But the need for long-term investment to revive our ailing infrastructure clashes with the short-term nature of the political cycle. Furthermore, at times of fiscal retrenchment, cash-intensive infrastructure projects are typically the first to be sacrificed on the altar of austerity.
This would seem to rule out the idea of an Infrastructure Minister being a ‘good thing’, as surely the position would only serve to further politicise the allocation of investments and increase the number of half-baked projects chucked on the rubbish heap after each change of government.
However, we need to recognise that the choice of where to invest, and in what sort of infrastructure, is as political a choice as any. You only need to follow the battle over HS2 to get a sense of just how heated the debate over these types of projects can be.
There’s a strong suspicion that the majority of public investment under the current government is concentrated in the affluent south at the expense of the north. Yes, the blueprints for HS2 envision the tracks heading up to Leeds, but the project is still seen as a ruse to speed up access to London, rather than build capacity and stimulate enterprise in other parts of the country.
The government’s own National Infrastructure Plan reveals that the capital value of programmes and projects already in the pipeline for the south and London approximate £64 billion, compared with £24 billion for the rest of England. A number of particularly large projects may account for some of this regional variation (such as Hinkley Point in the South West), but the divvying up of these investments remains essentially a political decision.
An Infrastructure Minister would ensure the public knew who was accountable for the decisions on which projects received government funding, and provide a point of access for people to petition the government for investment in their local area.
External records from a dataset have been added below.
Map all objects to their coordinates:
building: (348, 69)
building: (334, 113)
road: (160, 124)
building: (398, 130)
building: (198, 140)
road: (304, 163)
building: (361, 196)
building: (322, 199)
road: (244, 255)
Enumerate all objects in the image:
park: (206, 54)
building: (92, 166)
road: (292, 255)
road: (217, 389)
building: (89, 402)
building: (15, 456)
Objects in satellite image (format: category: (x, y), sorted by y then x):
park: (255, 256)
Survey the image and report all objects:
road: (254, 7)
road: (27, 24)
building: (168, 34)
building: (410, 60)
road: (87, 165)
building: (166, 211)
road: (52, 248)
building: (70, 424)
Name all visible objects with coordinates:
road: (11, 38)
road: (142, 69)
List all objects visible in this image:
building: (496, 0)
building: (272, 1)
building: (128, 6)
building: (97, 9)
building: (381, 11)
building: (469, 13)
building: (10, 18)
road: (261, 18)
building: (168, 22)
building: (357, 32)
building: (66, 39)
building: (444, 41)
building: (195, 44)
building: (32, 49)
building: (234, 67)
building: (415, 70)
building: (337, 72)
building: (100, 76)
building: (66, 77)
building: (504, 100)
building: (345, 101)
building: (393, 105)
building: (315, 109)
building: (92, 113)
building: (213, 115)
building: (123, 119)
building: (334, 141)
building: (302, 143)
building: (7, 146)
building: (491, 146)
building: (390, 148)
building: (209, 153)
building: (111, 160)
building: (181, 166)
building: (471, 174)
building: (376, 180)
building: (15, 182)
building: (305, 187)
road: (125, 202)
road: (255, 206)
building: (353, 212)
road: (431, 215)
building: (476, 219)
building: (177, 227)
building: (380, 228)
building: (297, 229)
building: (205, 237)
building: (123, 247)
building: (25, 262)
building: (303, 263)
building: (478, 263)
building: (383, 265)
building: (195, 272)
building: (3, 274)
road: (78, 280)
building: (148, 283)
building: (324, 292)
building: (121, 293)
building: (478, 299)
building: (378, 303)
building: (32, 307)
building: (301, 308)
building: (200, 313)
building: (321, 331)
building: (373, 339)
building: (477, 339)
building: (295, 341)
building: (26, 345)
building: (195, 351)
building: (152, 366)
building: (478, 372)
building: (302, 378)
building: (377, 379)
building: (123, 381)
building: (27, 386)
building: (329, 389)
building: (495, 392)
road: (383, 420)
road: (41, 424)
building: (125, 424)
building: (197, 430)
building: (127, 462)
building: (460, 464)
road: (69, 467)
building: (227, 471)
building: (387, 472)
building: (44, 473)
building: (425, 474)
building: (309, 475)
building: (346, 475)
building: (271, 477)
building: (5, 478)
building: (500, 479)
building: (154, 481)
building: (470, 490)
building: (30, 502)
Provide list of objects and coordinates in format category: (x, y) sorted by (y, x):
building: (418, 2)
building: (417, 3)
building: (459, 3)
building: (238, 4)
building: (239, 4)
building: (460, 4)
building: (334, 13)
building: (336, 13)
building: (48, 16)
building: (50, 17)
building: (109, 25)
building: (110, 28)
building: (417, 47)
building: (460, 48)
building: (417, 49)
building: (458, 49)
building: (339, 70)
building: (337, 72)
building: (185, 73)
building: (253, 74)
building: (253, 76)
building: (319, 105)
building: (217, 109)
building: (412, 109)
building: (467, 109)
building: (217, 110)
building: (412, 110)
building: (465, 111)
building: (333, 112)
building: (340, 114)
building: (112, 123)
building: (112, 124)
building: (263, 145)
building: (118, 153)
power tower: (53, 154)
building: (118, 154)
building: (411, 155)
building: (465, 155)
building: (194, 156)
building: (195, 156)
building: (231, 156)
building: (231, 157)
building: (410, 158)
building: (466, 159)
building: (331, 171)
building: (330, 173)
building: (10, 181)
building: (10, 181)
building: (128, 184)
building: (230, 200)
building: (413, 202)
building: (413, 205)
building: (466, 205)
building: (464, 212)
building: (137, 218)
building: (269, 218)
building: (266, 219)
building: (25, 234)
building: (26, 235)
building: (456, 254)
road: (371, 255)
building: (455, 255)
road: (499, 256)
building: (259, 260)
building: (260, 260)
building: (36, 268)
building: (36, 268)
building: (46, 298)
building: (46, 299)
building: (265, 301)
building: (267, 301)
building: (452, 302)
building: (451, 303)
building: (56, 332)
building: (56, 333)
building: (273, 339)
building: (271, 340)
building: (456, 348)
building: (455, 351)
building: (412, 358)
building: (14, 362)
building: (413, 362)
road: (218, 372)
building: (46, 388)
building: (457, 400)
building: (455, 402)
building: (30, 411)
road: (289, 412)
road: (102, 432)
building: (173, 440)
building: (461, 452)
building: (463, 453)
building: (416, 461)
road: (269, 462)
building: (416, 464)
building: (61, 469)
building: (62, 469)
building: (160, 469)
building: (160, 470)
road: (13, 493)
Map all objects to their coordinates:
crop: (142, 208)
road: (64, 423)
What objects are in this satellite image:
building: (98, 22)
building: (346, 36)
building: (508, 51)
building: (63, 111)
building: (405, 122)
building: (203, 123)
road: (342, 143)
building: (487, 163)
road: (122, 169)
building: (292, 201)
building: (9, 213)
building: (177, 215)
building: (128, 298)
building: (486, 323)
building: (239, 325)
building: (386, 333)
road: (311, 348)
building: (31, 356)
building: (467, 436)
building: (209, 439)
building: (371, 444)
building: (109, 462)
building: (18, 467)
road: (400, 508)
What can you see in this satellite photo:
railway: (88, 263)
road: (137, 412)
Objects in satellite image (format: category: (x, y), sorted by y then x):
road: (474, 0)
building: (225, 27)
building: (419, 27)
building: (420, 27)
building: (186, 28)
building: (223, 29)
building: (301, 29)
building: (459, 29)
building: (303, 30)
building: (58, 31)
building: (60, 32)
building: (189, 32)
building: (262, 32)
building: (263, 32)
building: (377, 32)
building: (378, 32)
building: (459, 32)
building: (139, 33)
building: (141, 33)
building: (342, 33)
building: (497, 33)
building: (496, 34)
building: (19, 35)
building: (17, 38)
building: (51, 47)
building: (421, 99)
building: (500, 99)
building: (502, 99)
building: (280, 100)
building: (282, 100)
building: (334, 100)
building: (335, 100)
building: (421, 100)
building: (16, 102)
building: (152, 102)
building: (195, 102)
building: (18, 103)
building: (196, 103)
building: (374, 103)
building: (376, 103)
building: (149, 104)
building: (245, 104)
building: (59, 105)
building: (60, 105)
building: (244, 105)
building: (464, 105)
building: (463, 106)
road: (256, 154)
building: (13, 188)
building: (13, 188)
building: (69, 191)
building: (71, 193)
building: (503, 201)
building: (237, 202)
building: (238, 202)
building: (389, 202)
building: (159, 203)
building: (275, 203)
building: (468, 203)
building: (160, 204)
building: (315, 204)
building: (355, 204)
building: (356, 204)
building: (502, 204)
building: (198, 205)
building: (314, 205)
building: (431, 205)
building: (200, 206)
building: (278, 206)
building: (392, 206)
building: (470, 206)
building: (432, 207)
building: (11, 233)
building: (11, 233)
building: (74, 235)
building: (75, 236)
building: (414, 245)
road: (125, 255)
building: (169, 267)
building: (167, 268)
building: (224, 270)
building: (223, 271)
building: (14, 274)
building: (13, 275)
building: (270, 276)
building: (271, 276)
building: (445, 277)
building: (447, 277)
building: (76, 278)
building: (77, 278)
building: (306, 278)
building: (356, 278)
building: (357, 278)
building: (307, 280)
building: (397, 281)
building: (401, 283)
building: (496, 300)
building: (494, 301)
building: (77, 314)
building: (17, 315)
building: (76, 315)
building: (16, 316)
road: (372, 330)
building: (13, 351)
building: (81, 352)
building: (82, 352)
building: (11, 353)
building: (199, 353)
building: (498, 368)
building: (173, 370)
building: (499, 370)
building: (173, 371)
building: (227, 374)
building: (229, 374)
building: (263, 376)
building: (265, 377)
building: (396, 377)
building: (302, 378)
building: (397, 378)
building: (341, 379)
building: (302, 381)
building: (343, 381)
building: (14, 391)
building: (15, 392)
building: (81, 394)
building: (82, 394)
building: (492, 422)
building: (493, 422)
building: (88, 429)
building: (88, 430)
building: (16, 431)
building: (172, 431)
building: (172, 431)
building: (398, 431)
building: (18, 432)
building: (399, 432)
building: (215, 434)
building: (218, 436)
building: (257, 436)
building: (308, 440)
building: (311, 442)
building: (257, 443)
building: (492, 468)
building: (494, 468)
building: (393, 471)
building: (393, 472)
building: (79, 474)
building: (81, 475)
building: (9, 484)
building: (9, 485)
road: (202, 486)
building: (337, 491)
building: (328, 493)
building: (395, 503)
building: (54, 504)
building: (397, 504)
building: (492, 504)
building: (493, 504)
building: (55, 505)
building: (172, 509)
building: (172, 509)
A One Nation Labour Party should recognise the potential in infrastructure investment to function as an engine for social justice, bringing investment and prosperity to regions of the country gutted by Tory governments both in generations past and today. The creation of an Infrastructure Minister would show Labour is serious about opening up decision-making and bringing transparency to the allocation of investment, and serious about righting the wrongs of previous governments’ infrastructure strategies.